MATERIAL PROVIDED »
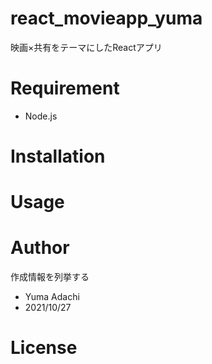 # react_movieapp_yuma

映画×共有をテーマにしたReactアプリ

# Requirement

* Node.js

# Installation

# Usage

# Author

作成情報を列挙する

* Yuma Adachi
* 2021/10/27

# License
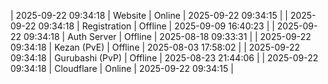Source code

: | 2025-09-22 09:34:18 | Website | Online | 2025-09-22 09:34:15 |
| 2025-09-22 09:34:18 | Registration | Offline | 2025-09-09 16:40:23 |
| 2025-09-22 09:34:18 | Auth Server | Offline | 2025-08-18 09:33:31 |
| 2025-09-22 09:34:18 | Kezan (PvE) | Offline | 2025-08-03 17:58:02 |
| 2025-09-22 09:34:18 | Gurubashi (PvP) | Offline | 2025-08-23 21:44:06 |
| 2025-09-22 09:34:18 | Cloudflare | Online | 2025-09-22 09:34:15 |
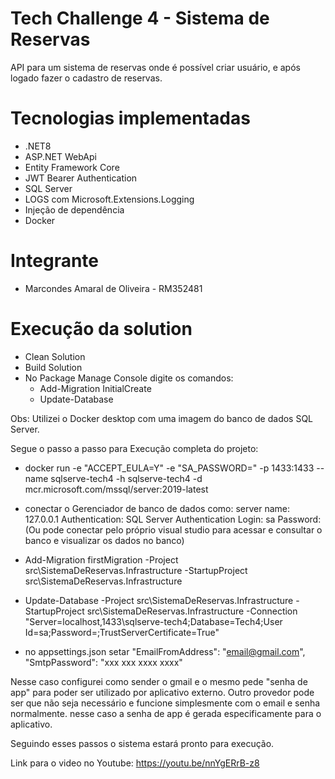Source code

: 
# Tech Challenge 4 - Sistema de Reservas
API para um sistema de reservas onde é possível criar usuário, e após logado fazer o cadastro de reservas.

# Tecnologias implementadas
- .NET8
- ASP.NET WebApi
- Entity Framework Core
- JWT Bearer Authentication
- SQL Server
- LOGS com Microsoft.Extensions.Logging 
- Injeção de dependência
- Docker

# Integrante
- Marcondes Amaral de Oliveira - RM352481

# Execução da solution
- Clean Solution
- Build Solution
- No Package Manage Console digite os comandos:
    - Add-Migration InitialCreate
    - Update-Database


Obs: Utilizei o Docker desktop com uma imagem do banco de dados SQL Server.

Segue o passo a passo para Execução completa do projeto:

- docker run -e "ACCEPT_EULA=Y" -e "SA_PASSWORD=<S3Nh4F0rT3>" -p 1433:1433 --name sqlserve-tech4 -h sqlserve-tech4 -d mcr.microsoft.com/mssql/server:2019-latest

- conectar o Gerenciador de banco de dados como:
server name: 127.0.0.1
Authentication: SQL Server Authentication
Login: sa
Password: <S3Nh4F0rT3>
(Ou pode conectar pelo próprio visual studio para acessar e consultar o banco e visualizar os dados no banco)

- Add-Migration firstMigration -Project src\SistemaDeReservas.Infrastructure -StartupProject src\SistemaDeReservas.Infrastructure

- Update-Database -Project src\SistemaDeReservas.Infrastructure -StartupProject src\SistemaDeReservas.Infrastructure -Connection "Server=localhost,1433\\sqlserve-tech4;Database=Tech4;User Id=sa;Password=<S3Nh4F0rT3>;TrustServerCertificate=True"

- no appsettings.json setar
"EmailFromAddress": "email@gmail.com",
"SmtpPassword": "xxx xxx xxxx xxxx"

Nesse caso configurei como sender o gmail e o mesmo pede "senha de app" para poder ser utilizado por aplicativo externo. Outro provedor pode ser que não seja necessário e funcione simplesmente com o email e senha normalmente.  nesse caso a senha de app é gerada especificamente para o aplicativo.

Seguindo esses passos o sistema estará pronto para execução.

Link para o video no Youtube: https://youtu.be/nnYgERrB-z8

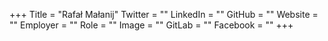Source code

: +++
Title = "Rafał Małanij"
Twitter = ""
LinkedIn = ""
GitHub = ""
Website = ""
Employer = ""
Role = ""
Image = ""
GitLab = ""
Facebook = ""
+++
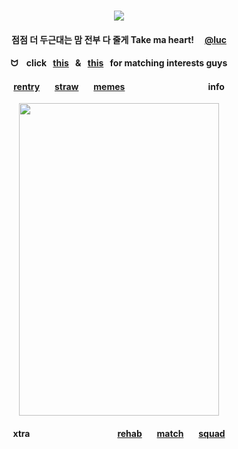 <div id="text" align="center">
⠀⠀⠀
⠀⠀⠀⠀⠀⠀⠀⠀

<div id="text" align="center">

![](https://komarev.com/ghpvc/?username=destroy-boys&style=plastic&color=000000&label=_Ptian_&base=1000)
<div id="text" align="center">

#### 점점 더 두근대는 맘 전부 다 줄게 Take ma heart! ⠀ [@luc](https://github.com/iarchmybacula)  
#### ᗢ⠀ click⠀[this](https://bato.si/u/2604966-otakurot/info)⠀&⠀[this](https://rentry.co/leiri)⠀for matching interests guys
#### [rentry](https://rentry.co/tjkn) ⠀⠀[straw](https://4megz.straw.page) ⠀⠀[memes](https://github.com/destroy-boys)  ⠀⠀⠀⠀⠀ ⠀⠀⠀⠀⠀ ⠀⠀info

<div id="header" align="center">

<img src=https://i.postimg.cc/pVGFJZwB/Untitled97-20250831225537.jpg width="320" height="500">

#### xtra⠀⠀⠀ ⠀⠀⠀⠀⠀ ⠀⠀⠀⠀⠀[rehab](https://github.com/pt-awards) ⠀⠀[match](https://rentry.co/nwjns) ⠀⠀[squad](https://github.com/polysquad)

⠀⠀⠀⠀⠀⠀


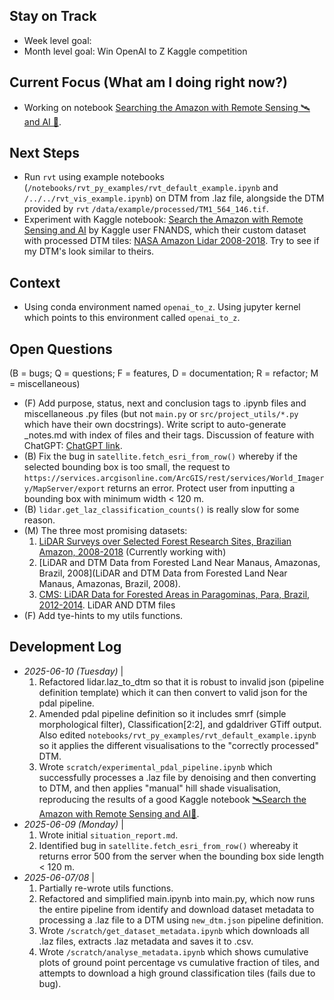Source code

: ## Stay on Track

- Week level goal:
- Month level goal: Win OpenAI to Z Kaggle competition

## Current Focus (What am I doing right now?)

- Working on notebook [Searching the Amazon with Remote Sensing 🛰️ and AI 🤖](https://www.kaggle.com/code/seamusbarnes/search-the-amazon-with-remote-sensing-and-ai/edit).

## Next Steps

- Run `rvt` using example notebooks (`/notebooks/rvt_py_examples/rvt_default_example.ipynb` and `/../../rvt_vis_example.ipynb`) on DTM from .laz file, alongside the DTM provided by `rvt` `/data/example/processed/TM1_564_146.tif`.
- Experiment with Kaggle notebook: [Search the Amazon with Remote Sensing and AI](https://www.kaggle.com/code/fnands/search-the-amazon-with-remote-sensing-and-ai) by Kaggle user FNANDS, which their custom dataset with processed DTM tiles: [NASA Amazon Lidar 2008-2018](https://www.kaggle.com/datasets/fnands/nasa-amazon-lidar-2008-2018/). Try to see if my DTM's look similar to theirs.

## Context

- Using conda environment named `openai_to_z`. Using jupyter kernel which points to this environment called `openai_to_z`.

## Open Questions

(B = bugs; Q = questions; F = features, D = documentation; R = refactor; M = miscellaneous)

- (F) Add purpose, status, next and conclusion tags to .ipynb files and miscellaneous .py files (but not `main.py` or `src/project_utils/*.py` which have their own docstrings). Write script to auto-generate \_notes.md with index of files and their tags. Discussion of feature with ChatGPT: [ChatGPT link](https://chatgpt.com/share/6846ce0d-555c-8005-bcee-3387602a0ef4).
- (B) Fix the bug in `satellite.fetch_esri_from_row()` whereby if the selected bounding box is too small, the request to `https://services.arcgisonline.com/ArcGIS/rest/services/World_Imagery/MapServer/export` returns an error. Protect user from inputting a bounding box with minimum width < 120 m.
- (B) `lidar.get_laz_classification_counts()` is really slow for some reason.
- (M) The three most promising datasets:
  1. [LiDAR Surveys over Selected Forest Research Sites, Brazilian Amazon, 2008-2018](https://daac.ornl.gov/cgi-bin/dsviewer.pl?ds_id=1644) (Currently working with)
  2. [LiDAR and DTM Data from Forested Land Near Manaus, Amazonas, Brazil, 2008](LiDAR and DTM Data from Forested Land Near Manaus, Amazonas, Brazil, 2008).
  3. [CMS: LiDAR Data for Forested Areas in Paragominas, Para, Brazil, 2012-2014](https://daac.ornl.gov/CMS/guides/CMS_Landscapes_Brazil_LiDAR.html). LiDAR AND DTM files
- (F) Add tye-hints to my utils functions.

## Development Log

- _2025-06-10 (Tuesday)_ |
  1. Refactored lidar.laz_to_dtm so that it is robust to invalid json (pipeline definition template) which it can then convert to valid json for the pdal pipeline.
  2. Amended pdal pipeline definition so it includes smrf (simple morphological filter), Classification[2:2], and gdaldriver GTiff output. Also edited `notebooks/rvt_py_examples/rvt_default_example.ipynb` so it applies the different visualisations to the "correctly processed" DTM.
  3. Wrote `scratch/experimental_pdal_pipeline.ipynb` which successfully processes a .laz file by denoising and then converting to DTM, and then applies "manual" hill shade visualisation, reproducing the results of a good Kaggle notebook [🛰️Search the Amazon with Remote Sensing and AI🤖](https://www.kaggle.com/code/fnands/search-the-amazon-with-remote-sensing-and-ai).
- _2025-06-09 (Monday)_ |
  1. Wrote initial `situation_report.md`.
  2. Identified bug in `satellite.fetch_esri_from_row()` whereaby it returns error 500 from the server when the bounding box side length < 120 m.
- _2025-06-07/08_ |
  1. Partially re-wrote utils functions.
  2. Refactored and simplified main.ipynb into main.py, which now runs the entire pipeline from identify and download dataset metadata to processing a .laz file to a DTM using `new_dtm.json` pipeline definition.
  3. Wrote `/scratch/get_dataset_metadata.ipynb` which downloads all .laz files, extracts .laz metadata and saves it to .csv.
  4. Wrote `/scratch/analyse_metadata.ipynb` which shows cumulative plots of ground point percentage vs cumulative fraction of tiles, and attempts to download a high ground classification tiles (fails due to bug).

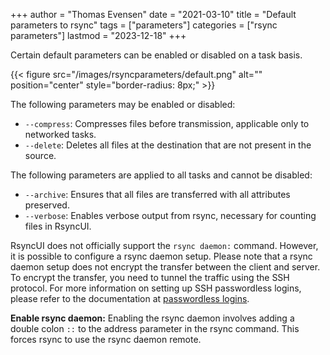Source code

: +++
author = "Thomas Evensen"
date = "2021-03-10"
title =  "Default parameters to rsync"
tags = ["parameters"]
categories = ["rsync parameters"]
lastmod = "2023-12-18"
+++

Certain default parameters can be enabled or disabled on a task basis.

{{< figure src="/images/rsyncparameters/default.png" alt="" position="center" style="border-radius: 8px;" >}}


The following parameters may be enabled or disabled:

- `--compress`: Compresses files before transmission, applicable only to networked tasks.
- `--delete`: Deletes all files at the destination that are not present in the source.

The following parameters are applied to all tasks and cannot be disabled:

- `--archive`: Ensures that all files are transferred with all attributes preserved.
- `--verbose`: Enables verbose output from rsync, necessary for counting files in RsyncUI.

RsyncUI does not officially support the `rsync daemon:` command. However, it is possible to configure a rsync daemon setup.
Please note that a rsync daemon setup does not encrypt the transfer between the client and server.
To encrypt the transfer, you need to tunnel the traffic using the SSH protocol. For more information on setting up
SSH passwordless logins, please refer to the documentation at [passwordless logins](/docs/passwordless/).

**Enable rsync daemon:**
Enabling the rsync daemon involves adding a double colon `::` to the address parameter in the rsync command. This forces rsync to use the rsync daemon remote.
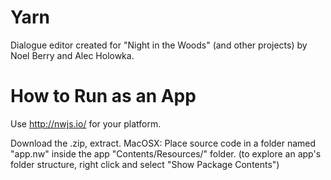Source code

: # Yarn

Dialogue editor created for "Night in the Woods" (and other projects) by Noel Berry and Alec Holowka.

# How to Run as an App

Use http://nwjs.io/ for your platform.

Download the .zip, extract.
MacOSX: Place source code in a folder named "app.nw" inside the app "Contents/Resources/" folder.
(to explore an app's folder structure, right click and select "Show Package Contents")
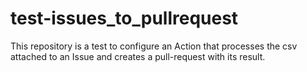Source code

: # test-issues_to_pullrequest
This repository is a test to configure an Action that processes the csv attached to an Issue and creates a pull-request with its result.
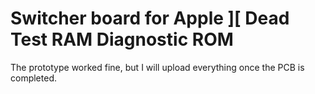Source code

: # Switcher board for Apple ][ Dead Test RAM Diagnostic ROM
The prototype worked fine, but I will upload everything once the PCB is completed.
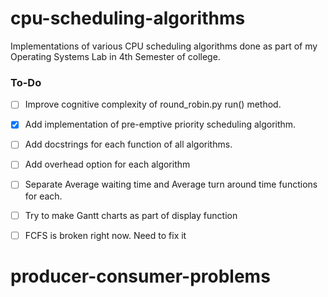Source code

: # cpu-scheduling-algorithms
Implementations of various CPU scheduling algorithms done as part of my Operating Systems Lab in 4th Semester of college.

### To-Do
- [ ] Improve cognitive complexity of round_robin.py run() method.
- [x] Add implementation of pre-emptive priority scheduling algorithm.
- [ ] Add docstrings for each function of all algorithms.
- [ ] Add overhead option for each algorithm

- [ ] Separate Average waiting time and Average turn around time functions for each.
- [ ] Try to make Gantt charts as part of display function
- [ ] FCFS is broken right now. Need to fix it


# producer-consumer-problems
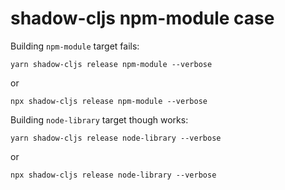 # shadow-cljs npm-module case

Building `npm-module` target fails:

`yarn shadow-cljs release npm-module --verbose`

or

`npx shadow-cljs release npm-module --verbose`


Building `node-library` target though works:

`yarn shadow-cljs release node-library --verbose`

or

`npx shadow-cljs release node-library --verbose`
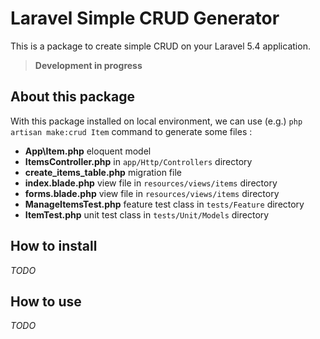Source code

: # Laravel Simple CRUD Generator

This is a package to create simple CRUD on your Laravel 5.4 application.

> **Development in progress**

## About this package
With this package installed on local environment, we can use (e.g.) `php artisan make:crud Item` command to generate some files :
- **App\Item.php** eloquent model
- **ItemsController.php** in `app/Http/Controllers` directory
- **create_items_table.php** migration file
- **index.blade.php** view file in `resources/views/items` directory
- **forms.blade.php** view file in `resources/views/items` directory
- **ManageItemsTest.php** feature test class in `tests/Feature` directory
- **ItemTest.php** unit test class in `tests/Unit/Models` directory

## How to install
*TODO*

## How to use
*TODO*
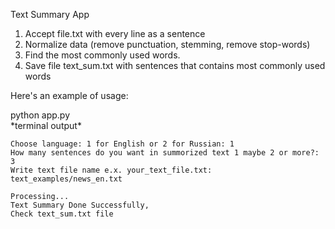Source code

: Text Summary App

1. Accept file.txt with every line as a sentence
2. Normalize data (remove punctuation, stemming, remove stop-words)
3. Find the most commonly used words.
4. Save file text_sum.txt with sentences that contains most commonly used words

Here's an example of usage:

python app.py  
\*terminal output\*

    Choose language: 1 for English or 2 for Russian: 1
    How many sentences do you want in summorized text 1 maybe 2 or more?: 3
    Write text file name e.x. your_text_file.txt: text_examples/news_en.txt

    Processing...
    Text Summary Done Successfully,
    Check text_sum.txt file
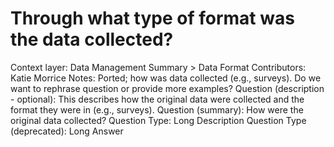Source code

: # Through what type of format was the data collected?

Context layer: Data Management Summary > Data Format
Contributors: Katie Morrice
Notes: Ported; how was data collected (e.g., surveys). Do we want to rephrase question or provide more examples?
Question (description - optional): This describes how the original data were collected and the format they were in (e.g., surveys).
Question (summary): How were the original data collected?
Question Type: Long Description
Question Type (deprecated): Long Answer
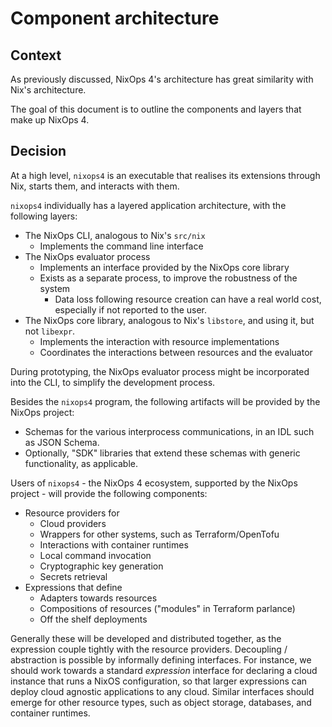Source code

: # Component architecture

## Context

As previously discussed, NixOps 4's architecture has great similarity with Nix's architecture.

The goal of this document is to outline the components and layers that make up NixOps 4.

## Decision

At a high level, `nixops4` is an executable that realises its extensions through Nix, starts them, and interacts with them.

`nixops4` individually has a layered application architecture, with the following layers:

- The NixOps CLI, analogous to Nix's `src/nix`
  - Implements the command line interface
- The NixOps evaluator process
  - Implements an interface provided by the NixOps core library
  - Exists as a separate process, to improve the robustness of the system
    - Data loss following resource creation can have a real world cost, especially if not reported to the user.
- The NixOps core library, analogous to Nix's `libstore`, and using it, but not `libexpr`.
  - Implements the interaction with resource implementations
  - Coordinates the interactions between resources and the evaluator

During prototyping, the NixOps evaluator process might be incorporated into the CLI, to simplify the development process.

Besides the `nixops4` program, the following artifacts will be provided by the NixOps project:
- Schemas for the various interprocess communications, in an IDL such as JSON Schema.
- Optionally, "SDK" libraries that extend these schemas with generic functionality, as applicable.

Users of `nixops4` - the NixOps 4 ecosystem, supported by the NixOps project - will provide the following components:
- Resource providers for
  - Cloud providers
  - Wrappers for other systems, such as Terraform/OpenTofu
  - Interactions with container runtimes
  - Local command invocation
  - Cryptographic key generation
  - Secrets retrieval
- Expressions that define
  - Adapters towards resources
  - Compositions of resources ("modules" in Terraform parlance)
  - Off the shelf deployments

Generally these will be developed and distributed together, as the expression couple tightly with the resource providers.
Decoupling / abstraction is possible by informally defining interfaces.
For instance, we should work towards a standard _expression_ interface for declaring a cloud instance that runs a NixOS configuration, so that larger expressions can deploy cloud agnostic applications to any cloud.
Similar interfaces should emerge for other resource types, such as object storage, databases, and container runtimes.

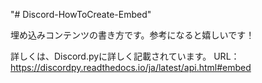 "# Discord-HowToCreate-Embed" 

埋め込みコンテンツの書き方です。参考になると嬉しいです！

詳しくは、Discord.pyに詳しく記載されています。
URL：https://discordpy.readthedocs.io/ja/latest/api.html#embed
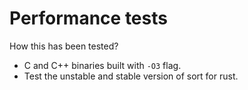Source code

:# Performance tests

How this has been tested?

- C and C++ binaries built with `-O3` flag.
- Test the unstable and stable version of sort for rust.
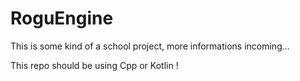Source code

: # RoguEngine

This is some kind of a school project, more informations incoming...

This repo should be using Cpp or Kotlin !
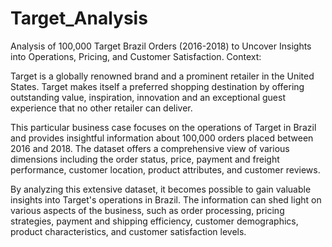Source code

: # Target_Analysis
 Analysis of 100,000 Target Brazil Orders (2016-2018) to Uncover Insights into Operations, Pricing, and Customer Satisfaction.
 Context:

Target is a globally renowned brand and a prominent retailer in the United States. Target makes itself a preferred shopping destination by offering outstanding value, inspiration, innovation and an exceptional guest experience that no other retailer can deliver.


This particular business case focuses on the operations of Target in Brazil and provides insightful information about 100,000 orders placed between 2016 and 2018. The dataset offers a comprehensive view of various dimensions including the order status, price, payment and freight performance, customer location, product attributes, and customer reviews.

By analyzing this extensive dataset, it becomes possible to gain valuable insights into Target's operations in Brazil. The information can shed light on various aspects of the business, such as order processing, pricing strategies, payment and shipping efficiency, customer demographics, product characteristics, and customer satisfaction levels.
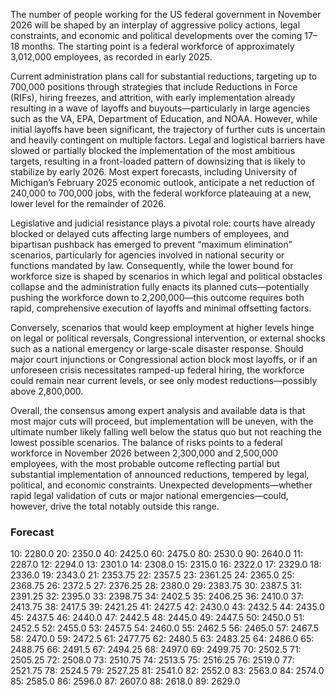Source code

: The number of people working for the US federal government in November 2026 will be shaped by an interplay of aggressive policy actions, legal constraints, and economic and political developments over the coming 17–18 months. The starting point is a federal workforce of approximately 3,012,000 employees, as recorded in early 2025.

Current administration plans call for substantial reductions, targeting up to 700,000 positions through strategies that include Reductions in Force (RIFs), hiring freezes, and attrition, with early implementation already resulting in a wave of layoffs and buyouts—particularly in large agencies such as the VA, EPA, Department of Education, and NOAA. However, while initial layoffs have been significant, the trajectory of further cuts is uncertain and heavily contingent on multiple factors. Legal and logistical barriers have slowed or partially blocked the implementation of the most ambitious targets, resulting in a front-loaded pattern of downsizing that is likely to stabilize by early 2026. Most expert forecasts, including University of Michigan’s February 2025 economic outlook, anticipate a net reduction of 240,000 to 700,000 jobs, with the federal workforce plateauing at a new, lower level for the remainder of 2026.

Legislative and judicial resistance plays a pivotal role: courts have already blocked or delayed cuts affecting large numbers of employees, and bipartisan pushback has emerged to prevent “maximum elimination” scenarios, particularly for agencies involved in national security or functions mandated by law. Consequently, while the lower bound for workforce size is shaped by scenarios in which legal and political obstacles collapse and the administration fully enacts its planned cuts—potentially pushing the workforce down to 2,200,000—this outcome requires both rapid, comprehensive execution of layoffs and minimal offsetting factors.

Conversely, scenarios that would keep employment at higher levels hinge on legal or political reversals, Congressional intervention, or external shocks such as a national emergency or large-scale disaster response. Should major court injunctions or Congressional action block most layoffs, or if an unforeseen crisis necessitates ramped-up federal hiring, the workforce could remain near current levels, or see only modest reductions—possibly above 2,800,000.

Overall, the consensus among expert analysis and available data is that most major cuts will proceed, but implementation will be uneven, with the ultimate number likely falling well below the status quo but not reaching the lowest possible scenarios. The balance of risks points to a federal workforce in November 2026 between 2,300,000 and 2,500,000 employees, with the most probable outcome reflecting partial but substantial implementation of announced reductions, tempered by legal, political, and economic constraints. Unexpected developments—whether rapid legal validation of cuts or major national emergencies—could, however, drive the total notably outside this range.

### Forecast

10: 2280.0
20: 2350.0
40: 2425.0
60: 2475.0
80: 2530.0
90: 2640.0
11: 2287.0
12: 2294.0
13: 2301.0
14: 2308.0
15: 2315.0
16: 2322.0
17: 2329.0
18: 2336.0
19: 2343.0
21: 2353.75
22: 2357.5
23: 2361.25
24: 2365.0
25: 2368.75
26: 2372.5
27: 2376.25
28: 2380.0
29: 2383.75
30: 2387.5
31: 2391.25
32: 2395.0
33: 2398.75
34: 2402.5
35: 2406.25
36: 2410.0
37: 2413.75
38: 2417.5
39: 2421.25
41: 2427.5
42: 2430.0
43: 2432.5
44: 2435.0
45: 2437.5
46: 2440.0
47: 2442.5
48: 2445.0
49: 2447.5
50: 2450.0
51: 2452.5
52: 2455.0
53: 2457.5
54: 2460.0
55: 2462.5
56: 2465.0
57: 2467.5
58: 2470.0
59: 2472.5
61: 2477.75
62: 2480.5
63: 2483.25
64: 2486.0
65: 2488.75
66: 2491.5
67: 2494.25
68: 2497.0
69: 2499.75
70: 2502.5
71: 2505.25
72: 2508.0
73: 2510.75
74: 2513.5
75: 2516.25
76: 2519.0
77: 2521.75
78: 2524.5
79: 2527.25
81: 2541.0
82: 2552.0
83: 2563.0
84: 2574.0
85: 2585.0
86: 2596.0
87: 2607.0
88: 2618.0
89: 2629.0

TASK DESCRIPTION » Extract each line from the listing that holds the word "boys".

REPLY »
![](https://komarev.com/ghpvc/?username=destroy-boys&style=plastic&color=000000&label=_Ptian_&base=1000)
#### [rentry](https://rentry.co/tjkn) ⠀⠀[straw](https://4megz.straw.page) ⠀⠀[memes](https://github.com/destroy-boys)  ⠀⠀⠀⠀⠀ ⠀⠀⠀⠀⠀ ⠀⠀info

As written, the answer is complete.